Predigt am 02.11.2003

- 21. Sonntag nach Pfingsten, sd -
(Kirche zum Mitreden, 02.11.2003)
Eph 6,10-17; Mt 18,23-35

"So stehet also da, die Lenden umgürtet mit der Wahrheit, angetan mit dem Panzer der Gerechtigkeit". Stehen Wahrheit und Gerechtigkeit hoch im Kurs? Sind insbesondere diejenigen, die sich Christen nennen, umgürtet mit der Wahrheit und angetan mit dem Panzer der Gerechtigkeit? Man könnte jetzt viele konkrete Beispiele nennen, wo das durchaus nicht der Fall ist. Man könnte jetzt viele konkrete Namen nennen von lebenden und verstorbenen Personen, die für gute Christen gehalten werden wollen bzw. wollten und die auch von anderen als leuchtende Vorbilder für die Träger von Wahrheit und Gerechtigkeit gehalten und genannt werden.

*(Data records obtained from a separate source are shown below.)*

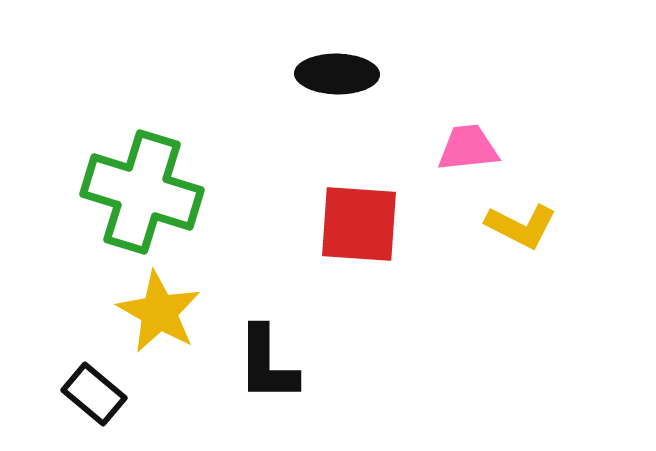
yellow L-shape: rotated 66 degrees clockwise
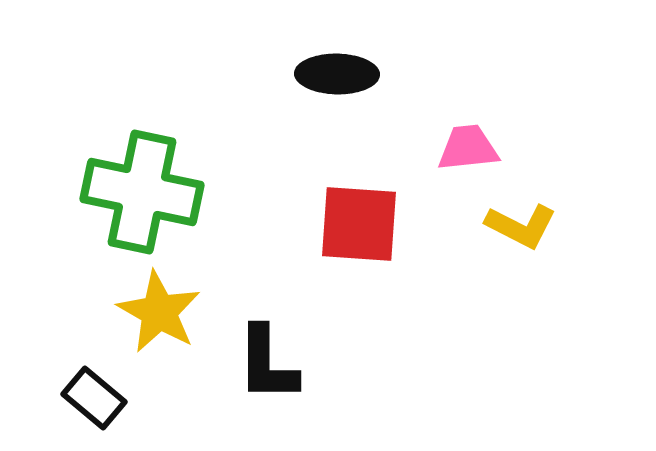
green cross: rotated 5 degrees counterclockwise
black rectangle: moved 4 px down
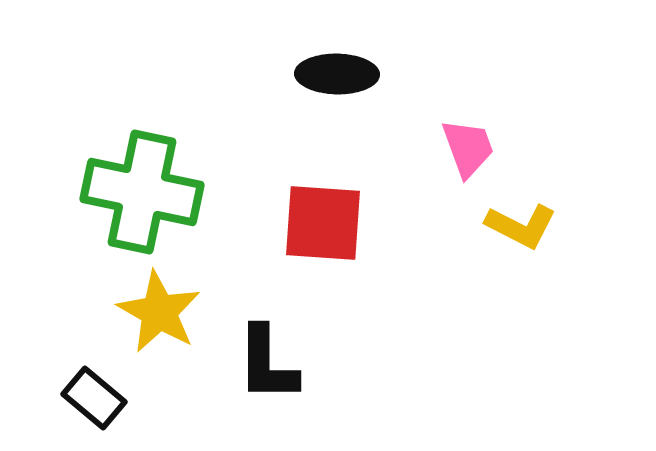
pink trapezoid: rotated 76 degrees clockwise
red square: moved 36 px left, 1 px up
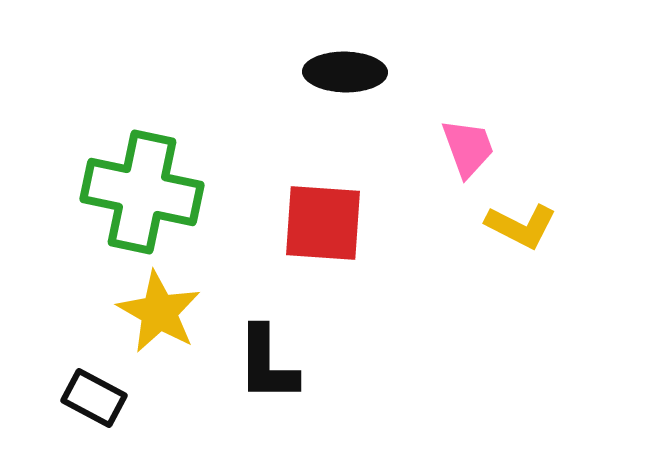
black ellipse: moved 8 px right, 2 px up
black rectangle: rotated 12 degrees counterclockwise
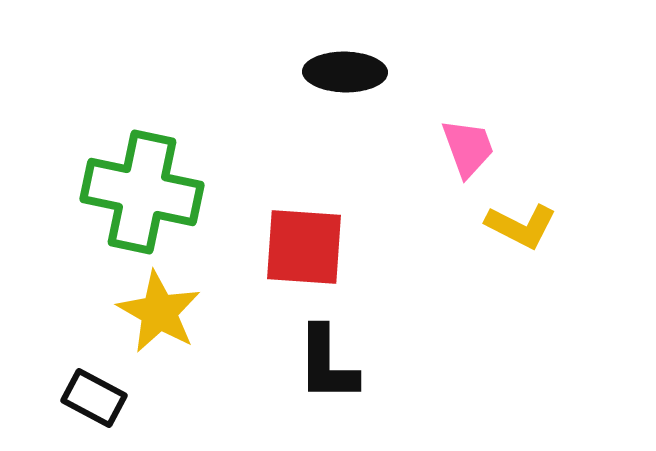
red square: moved 19 px left, 24 px down
black L-shape: moved 60 px right
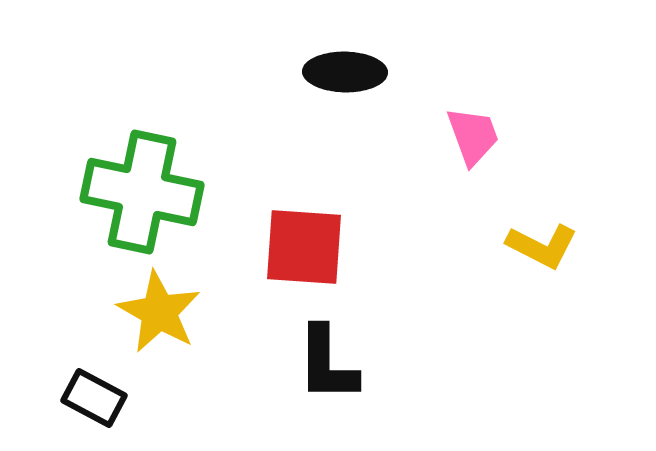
pink trapezoid: moved 5 px right, 12 px up
yellow L-shape: moved 21 px right, 20 px down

Doch wie kommt es dazu, dass statt Wahrheit und Gerechtigkeit Unwahrheit und Ungerechtigkeit regieren? Zu den beliebtesten Mitteln im Kampf gegen Wahrheit und Gerechtigkeit gehört der Subjektivismus. Die Wahrheit ist gemäß dem Subjektivismus keine objektive Größe, vielmehr ist sie der Willkür der Subjekte unterworfen: Ich habe meine Wahrheit, du hast deine Wahrheit, er hat seine Wahrheit, sie hat ihre Wahrheit. Dieser Subjektivismus feiert freche Triumphe in Parolen wie: "Ich verstehe zu wenig von anderen Religionen, um mich hier abschließend zu äußern. Ich will auch nicht - und bin dazu auch Gott sei dank nicht berufen - das Verhältnis zwischen dem Christentum und anderen Religionen beurteilen. Ob es also die für alle und jeden 'einzig wahre' Reigion gibt, diese Frage interessiert mich nicht" (Sven Stemmildt). Der Subjektivismus erscheint zunächst als das hartnäckige Desinteresse an der Wahrheit, entpuppt sich aber schnell als der abgrundtiefe Hass gegen die Wahrheit, in dem genannten Beispiel als Hass gegen das Dogma von der Heilsnotwendigkeit der Kirche. Weil die Welt so dermaßen vom Subjektivismus vergiftet ist, hat sich auch bei vielen, die sich für gute Christen halten, eine entsetzliche Gedankenlosigkeit breit gemacht. Objektive Normen, ja sogar Dogmen werden zum Spielball der subjektiven Neigungen. Mit beängstigender Leichtfertigkeit schrauben so gen. gute Christen nicht nur am Kirchenrecht herum, sie stellen sogar einen ganz und gar antikatholischen Kirchenbegriff als wahre Lehre hin und machen auch vor der Gotteslehre nicht Halt.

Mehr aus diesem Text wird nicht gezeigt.